- ‘The Victorian bill is vastly better than any bill developed in Australia to date.’
The government of the state of Victoria in Australia has tabled a bill to outlaw LGBT+ ‘conversion therapy’.
And LGBT+ campaigners have heralded the proposals as ‘world-leading’.
The bill would outlaw the harmful and damaging practice of trying to change or suppress a person’s gender identity or sexual orientation.
Anna Brown, CEO of Equality Australia, said:
‘This bill sends a powerful message that LGBTQ+ people are whole and valid just as they are, and establishes powerful mechanisms to deal with incredibly harmful practices that LGBTQ+ people endure across Victoria.
‘From consent based facilitation, investigation and enforcement action by the Equal Opportunity Commission, to criminal penalties for serious injury – this legislation provides a range of avenues to prevent harm and bring perpetrators to justice.’
Meanwhile survivor groups have also welcomed the proposed legislation.
Chris Csabs from Sexual Orientation and Gender Identity Change Efforts (SOGICE) Survivors said that ‘the main priority when it comes to legislation is to stop the harm from occurring. We believe that this bill is a big step in that direction.’
And Nathan Despott from survivor-led advocacy group Brave Network said it is a ‘powerful bill’.
He added: ‘The Victorian bill is vastly better than any bill developed in Australia to date.’
That reference to other bills in Australia banning ‘conversion therapy’ comes after both the state of Queensland and the Australian Capital Territory (ACT) passed their own legislation.
But their two laws vary hugely and show that not all bans on ‘conversion therapy’ are created equal.
Queensland’s bill gave opt-outs to religious groups – who are precisely the people who carry out most attempted LGBT+ ‘cures’.
As a result, survivors said the bill was useless and may even be counterproductive because it will block effective legislation from coming in later.
By comparison, they were more welcoming of the legislation in the ACT – the area around the capital, Canberra.
Survivors gave that law a ‘seven out of 10’. They said it is far better than Queensland’s law but that ACT’s ban ‘still falls short of the optimum position sought by survivor groups’.

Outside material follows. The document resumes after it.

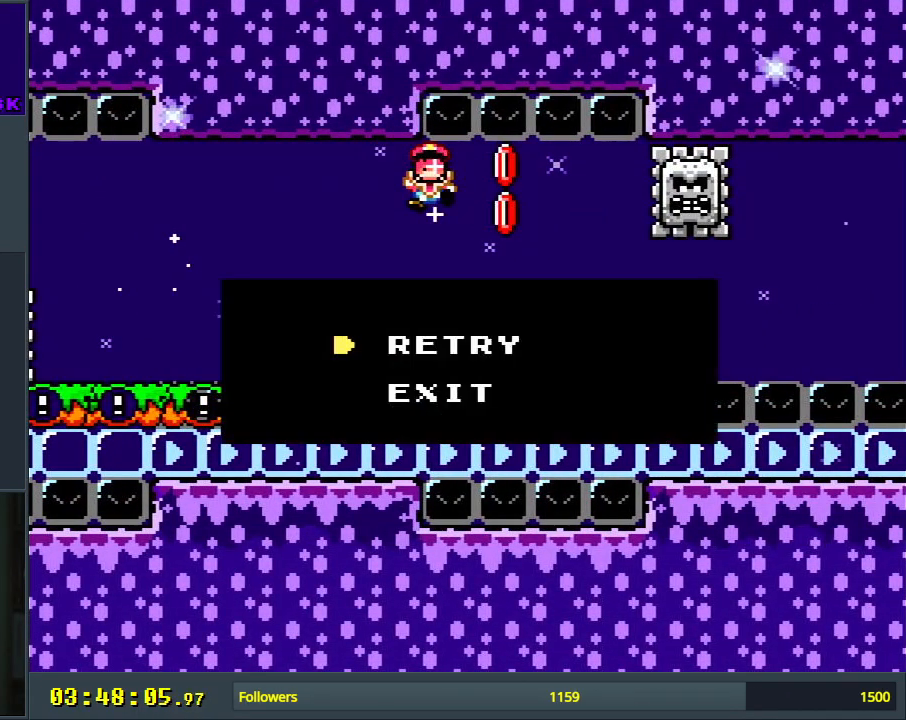
{"buttons": [], "events": [[50, "A", "up"], [100, "A", "down"], [217, "A", "up"], [233, "A", "down"], [350, "A", "up"]]}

Now they will be hoping that other Australian regions follow Victoria’s lead. South Australia and Tasmania are already looking at bans. However New South Wales, Western Australia and the Northern Territory are still to act.
A law has also been suggested to cover the whole of Australia but the federal government hasn’t moved forward with it.
Meanwhile, the Parliament of Victoria in Melbourne still has to pass the bill.
Brown said: ‘We hope that the bill will have broad support in the Victorian Parliament and we see the passage of this world-leading legislation.
‘While no law can fix a complex social problem on its own, this bill is a great step towards ending the incredible harm caused by attempted LGBTQ+ conversion practices.”
‘Of course there remains much more to do to ensure LGBTIQ+ people are protected from harm including removing broad exemptions that allow religious institutions to discriminate against LGBTIQ+ people, and ensuring that intersex children are not subjected to unnecessary surgeries or medical treatment.’